The greatest failure of the digital age is how far removed it is from nature. The microchip has no circadian rhythm, nor has the computer breath. The network is incorporeal. This may represent an existential risk for life on Earth. I believe we have to make a decision: Succumb to pushing more of our brain time and economy into unnatural online constructs, or build the digital anew in a way that is rooted in nature.
Nature is excessive, baroque. Its song is not ours alone. We share this planet with 8 million nonhuman species, yet scarcely think of how they move through the world. There is no way for wild animals, trees, or other species to make themselves known to us online, or to express their preferences to us. The only value most of them have is the sum value of their processed body parts. Those that are not eaten are forgotten, or perhaps never remembered: Only 2 million of them are recorded by science.
This decade will be the most destructive for nonhuman life in recorded history. It could also be the most regenerative. Nonhuman life forms may soon gain some agency in the world. I propose the invention of an Interspecies Money. I’m not talking about Dogecoin, the meme of a Shiba Inu dog that’s become a $64 billion cryptocurrency (as of today). I’m talking about a digital currency that could allow several hundred billion dollars to be held by other beings simply on account of being themselves and no other and being alive in the world. It is possible they will be able to spend and invest this digital currency to improve their lives. Because the services they ask for—recognition, security, room to grow, nutrition, even veterinary care—will often be provided by poor communities in the tropics, human lives will also be improved.

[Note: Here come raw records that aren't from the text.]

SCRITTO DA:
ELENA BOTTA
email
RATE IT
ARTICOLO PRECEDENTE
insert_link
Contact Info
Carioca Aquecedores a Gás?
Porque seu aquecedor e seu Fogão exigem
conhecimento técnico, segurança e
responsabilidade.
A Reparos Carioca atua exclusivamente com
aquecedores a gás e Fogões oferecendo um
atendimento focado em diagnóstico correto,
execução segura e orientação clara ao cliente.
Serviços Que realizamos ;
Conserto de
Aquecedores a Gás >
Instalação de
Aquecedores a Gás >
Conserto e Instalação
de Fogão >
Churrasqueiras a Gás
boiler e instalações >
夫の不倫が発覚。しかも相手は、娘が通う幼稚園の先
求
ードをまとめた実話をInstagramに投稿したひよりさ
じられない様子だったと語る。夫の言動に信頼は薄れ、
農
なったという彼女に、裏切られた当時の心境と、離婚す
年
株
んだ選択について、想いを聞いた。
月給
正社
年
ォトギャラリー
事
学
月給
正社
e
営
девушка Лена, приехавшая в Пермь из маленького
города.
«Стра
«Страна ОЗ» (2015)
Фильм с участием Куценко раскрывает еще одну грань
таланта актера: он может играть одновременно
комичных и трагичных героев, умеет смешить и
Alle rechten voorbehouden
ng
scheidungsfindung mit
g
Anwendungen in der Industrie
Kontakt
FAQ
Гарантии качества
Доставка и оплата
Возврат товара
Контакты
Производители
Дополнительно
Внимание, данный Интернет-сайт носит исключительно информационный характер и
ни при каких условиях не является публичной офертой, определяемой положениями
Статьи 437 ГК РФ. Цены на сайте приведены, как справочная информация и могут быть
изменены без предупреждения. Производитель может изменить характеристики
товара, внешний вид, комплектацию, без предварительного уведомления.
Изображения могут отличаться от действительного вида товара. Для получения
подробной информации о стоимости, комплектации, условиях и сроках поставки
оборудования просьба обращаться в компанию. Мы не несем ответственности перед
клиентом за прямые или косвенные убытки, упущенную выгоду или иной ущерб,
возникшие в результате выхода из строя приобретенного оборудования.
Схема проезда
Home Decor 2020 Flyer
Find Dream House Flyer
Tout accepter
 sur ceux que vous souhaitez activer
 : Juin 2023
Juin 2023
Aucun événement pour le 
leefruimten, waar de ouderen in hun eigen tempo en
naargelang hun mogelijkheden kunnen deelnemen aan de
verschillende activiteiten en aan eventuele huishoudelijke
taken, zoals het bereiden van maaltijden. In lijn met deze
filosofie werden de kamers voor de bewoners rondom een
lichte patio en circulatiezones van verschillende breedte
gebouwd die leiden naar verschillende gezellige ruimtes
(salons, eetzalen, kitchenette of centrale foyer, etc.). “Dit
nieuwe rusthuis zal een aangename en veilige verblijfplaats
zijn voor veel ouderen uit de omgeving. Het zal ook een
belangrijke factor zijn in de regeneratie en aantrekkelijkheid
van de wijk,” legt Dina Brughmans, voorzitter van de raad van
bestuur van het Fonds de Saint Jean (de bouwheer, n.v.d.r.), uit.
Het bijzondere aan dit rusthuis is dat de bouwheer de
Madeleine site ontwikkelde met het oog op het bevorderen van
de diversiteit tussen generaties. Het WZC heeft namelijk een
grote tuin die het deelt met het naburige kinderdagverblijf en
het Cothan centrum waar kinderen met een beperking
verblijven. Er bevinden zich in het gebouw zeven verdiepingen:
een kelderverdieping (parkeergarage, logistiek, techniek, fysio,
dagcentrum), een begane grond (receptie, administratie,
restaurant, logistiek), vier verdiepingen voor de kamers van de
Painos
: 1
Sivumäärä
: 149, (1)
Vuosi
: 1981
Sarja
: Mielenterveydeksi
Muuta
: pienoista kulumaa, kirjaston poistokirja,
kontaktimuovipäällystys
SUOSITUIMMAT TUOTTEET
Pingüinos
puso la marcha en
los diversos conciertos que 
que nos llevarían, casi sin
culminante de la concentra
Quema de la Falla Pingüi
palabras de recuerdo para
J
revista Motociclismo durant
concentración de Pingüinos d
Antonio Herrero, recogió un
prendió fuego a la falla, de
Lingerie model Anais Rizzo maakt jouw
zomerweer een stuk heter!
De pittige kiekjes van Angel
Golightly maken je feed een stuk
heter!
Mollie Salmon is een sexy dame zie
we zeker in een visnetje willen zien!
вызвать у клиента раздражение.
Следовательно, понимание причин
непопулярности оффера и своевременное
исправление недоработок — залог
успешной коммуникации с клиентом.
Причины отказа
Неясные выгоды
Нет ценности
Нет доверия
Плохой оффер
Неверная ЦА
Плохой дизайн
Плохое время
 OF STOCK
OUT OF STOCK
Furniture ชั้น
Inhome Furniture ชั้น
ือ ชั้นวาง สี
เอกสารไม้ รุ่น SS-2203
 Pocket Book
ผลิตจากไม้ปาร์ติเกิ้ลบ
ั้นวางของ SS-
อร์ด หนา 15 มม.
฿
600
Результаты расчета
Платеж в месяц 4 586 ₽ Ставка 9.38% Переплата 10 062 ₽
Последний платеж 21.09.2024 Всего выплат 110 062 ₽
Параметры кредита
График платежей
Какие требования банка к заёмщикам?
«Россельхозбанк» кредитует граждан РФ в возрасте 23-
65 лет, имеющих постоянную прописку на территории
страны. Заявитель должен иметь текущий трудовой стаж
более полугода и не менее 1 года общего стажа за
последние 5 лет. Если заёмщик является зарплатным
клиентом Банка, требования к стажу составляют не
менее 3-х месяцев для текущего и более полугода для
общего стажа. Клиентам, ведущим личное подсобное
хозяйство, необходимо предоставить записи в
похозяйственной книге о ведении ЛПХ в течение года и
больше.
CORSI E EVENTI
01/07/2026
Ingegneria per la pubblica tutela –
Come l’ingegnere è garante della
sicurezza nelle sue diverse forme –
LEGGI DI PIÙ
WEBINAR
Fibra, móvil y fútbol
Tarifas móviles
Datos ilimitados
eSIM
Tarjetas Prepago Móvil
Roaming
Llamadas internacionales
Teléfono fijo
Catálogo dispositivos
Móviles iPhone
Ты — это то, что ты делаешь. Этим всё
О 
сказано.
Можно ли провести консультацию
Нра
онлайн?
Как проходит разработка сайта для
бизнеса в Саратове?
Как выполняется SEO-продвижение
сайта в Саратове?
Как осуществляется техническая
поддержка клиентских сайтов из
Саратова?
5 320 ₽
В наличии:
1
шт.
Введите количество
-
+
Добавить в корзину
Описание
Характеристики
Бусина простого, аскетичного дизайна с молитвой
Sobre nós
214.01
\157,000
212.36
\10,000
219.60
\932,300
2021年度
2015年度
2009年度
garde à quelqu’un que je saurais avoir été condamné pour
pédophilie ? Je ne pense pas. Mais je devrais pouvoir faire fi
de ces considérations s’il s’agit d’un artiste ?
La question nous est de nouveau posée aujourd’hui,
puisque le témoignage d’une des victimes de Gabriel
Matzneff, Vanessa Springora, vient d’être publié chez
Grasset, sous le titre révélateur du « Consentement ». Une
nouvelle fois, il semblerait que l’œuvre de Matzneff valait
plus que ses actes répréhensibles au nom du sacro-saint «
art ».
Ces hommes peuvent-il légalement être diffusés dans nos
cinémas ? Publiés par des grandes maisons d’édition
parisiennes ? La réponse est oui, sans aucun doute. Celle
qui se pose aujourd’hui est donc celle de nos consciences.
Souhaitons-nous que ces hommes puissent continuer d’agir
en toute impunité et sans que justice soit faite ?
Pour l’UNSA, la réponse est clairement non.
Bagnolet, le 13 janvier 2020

Money needs to cross the species divide. Whoa, I know. King Julien with a credit card. Flower grenades into the meaning of life. Bear with me. If money, as some economic theorists suggest, is a form of memory, it is obvious that nonhuman species are unseen by the market economy because no money has ever been assigned by them. In order to preserve the survival of some species it is necessary in some situations, usually when they are in direct competition with humans, to give them economic advantage. An orchid, a baobab tree, a dugong, an orangutan, even at some future point the trace lines of a mycelial network—all of these should hold money.
We have the technology to start building Interspecies Money now. Indeed, it sometimes seems to me that the living system (Gaia or otherwise) is in fact producing the tools needed to protect complex life at precisely the moment it is most needed: fintech solutions in mobile money, digital wallets, and cryptocurrencies, which have shown it is possible to address micropayments accurately and cheaply; cloud computing firms, which have demonstrated large amounts of data can be stored and processed, even in countries that favor data sovereignty; hardware, which has become smarter and cheaper. Single board computers (Raspberry Pis), camera traps, microphones, and other cheap sensors, energy solutions in solar arrays and batteries, internet connectivity, flying and ground robots, low orbit satellite systems, and the pervasiveness of smartphones make it plausible to build a verification system in the wild that is trusted by the markets.
The first requirement of Interspecies Money is to provide a digital identity of an individual animal, or a herd, or a type (depending on size, population dynamics, and other characteristics of the organisms). This can be done through many methods. Birds may be identified by sound, insects by genetics, trees by probability. For most wild animals it will be done by sight. Some may be observed constantly, others only glimpsed. For instance, the digital identity of rare Hirola antelopes in Kenya and Somalia, of which there are only 500 in existence, will be minted from images gathered on mobile phones, camera traps, and drones by community rangers. The identity serves as a digital twin, which in legal and practical terms holds the money and releases it based on the services the life form requires.